Elon Musk’s AI startup X.ai has announced Grok-1.5, its latest generative AI model. X.ai writes that it plans to power social network X’s Grok chatbot in the not-too-distant future (“in the next few days”). blog post), Grok-1.5 appears to be a visible upgrade over its predecessor, Grok-1, at least judging by the benchmark results and specifications published by X.
According to X.ai, Grok-1.5 benefits from “improved reasoning,” especially for coding and math-related tasks. This model more than doubled Grok-1’s score in MATH, a popular math benchmark, and outperformed him by more than 10 percentage points on his HumanEval test, which tests programming language generation and problem-solving ability. I am.
Of course, it is difficult to predict how these results will translate into real-world use. As we recently wrote, commonly used AI benchmarks measure something esoteric, such as performance on graduate-level chemistry exam questions, but how does the average person today interact with the models? It is not enough to know how to interact.
There was one point that could be improved. should What leads to tangible benefits is the amount of context that Grok-1.5 can capture compared to Grok-1.

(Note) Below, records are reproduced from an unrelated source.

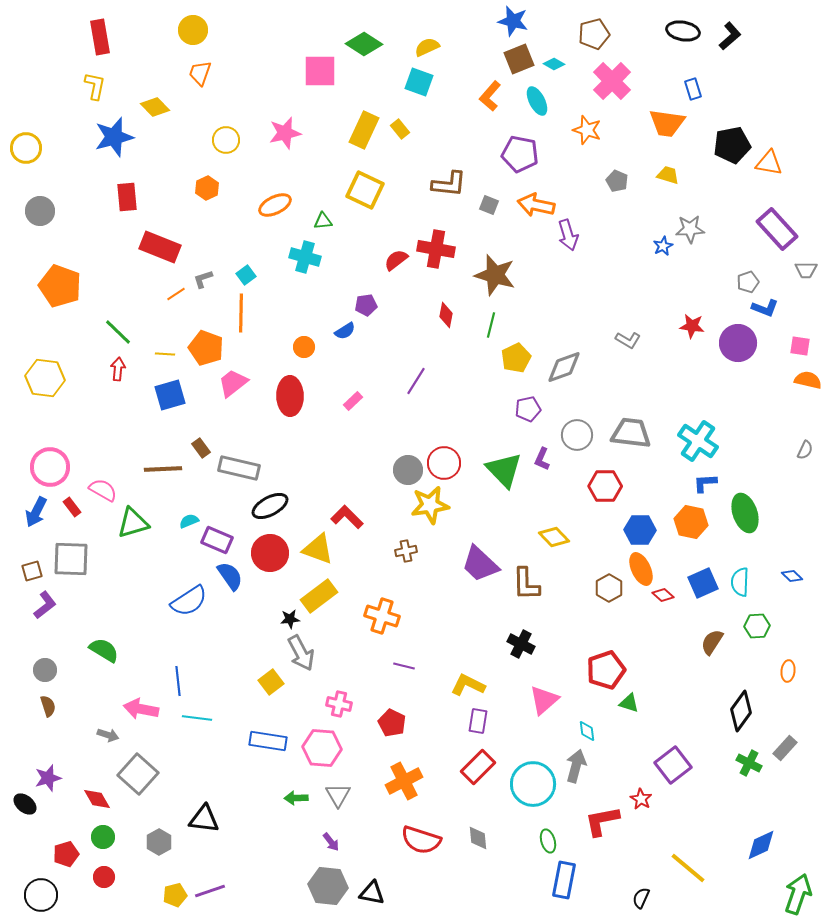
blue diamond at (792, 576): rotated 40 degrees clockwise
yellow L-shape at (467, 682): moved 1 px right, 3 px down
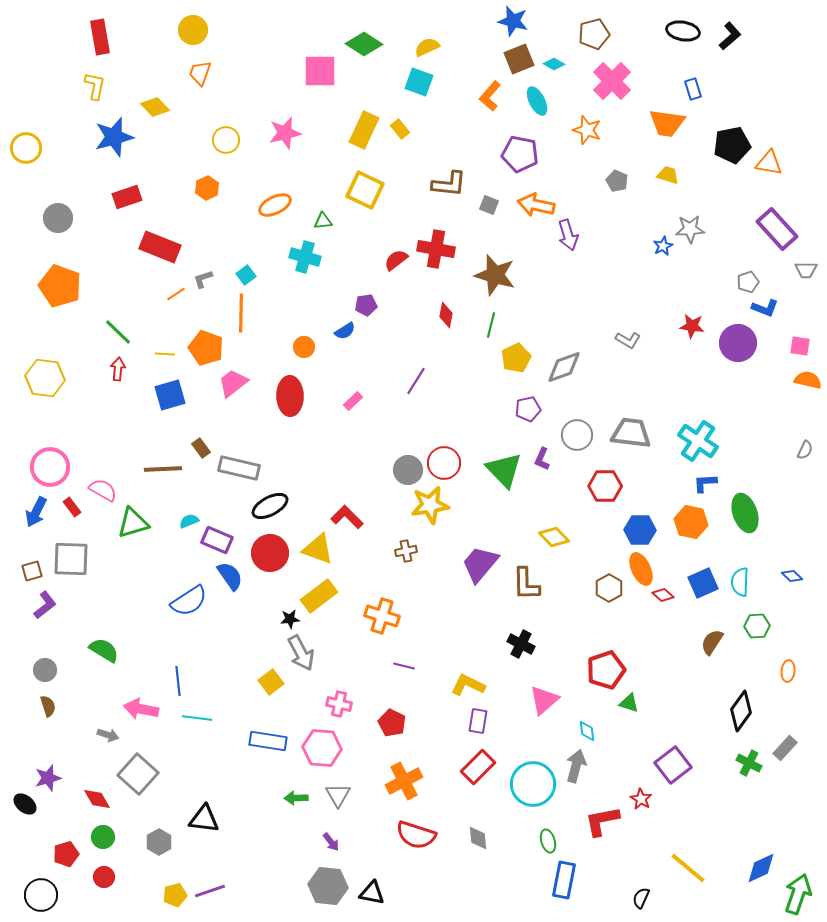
red rectangle at (127, 197): rotated 76 degrees clockwise
gray circle at (40, 211): moved 18 px right, 7 px down
purple trapezoid at (480, 564): rotated 87 degrees clockwise
red semicircle at (421, 840): moved 5 px left, 5 px up
blue diamond at (761, 845): moved 23 px down
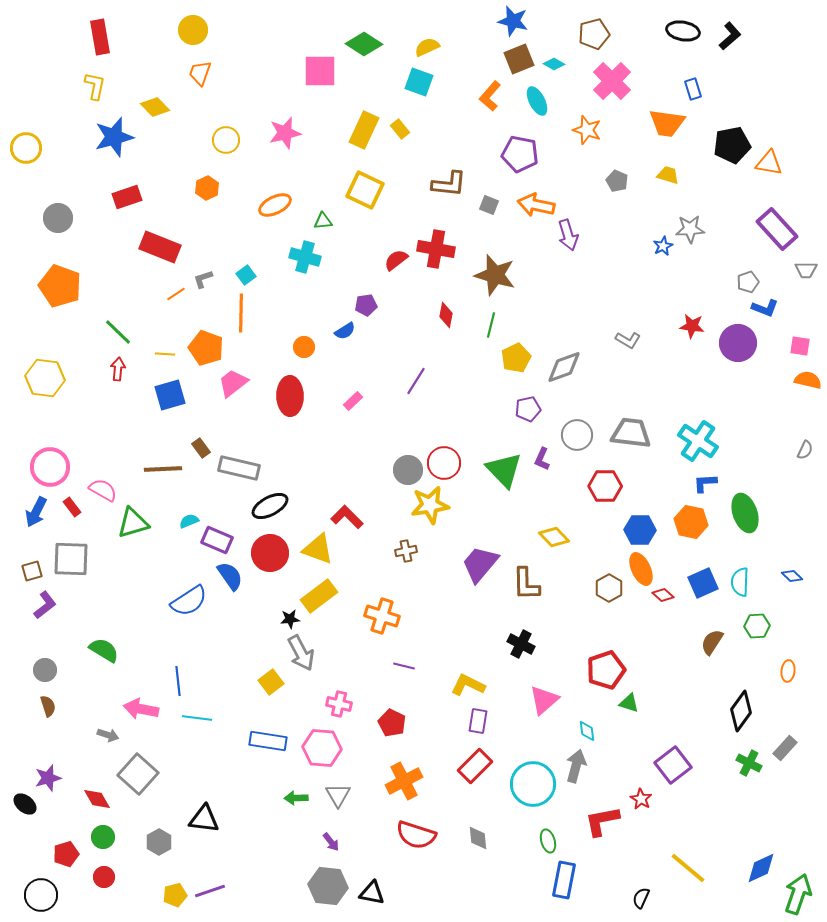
red rectangle at (478, 767): moved 3 px left, 1 px up
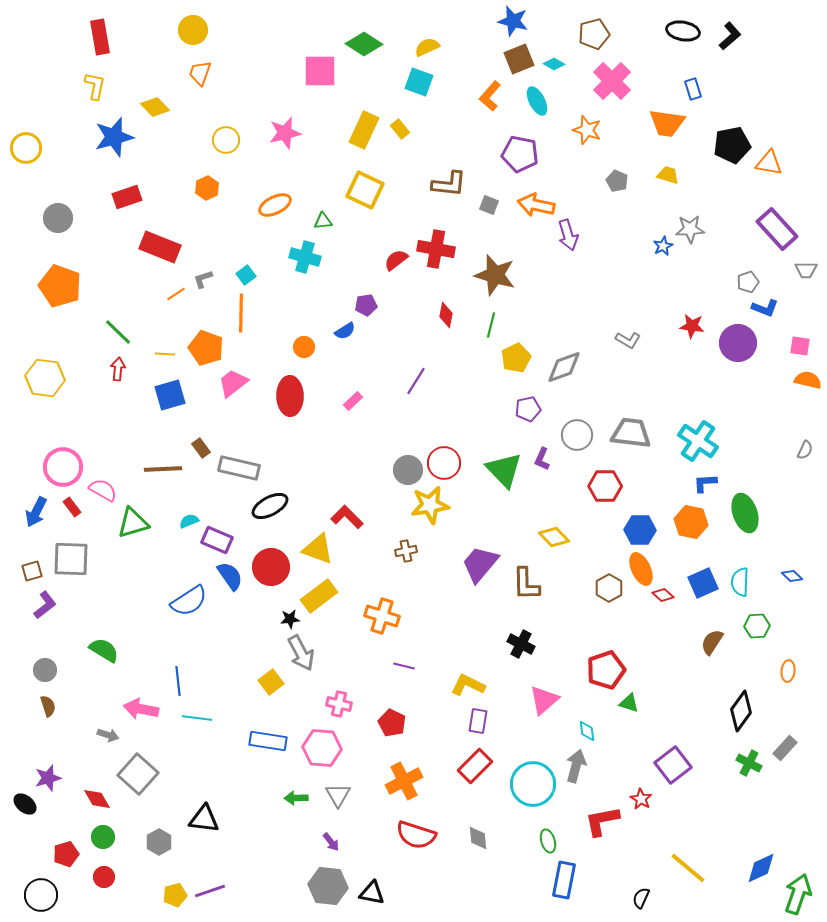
pink circle at (50, 467): moved 13 px right
red circle at (270, 553): moved 1 px right, 14 px down
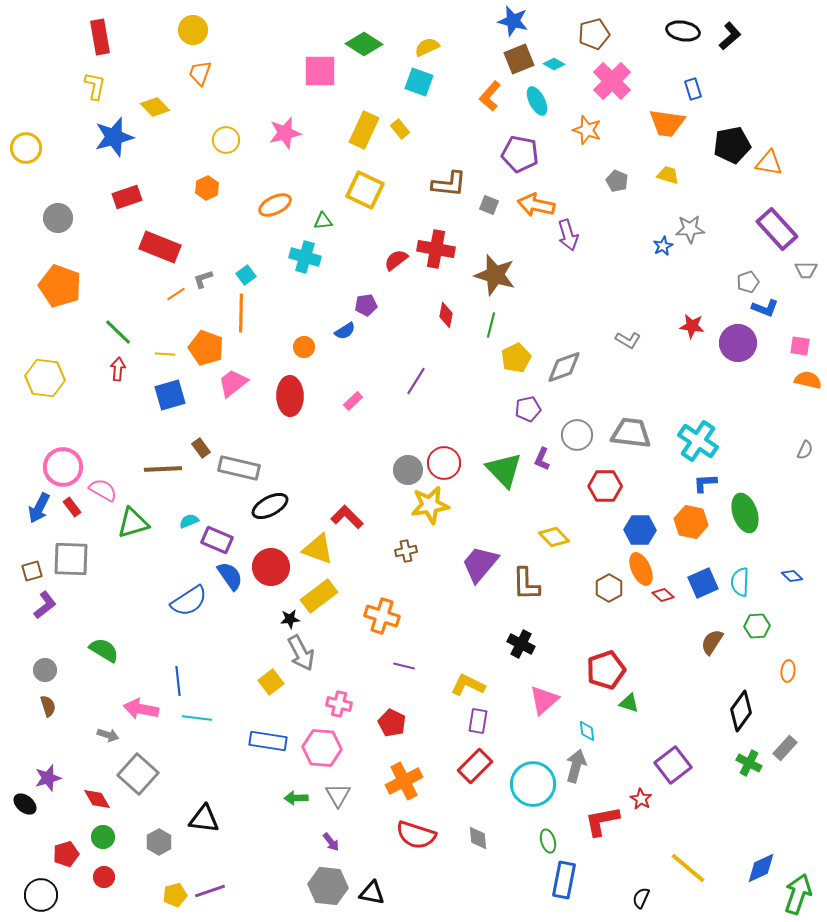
blue arrow at (36, 512): moved 3 px right, 4 px up
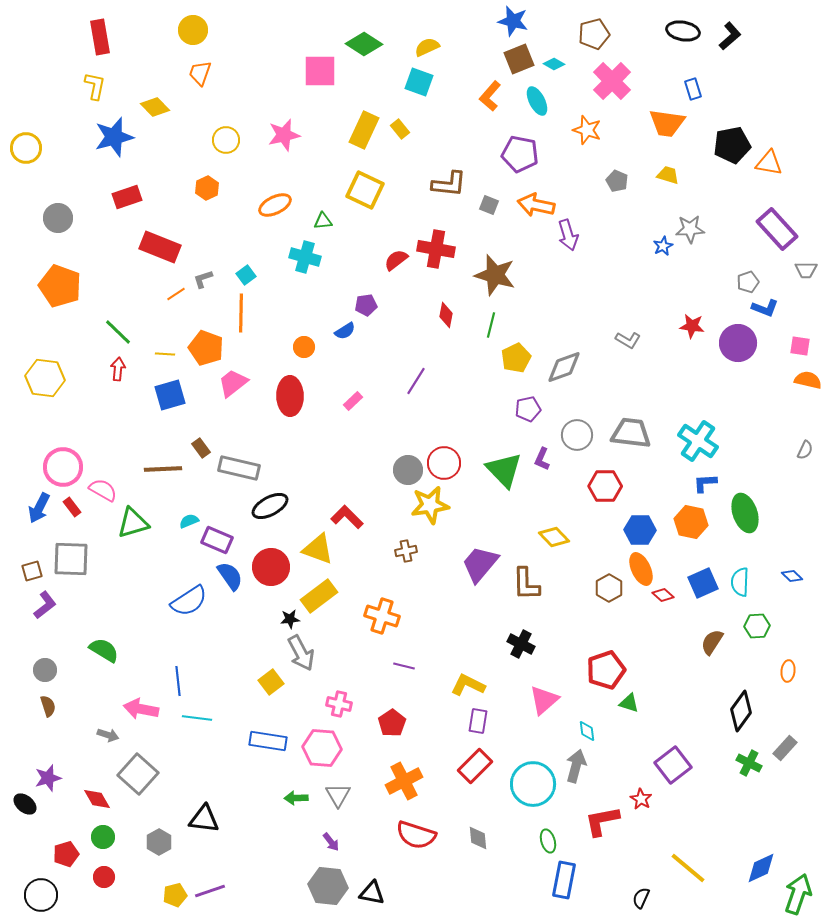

Grok-1.5 has 128,000 token contexts, where a “token” refers to a bit of raw text (for example, the word “fantastic” is split into “fan”, “tas”, and “tic”). Context, or context window, refers to the input data (in this case text) that the model considers before producing output (additional text). Models with small context windows tend to forget even the most recent conversations, whereas models with large contexts avoid this pitfall and have the added benefit of better visibility into the data flow they ingest.
“[Grok-1.5 can] It leverages information from fairly long documents,” X.ai wrote in the aforementioned blog post. “Additionally, this model can handle longer and more complex prompts while maintaining the ability to follow instructions as the context window grows.”
What makes X.ai’s Grok model historically different from other generative AI models is that it responds to questions about topics that are typically off-limits to other models, such as conspiracies and controversial political ideas. The models also answer questions with what Musk described as a “defiant attitude,” using overtly rude language when asked.
It is unclear what changes Grok-1.5 brings to these areas. X.ai doesn’t mention this in their blog post.
According to X.ai, Grok-1.5 will soon be available to early X testers and will add “several new features.” Musk previously suggested he would summarize threads and replies and suggest content for posts. Let’s see if they arrive soon.
The announcement of Grok-1.5 came after X.ai open-sourced Grok-1, but without the code needed for fine-tuning or further training. Lately, Musk has announced that more X users, especially those paying for X’s $8/month premium plan, are using the chatbot Grok, which was previously only available to X Premium+ customers (who pay $16/month). He said he would be able to access it.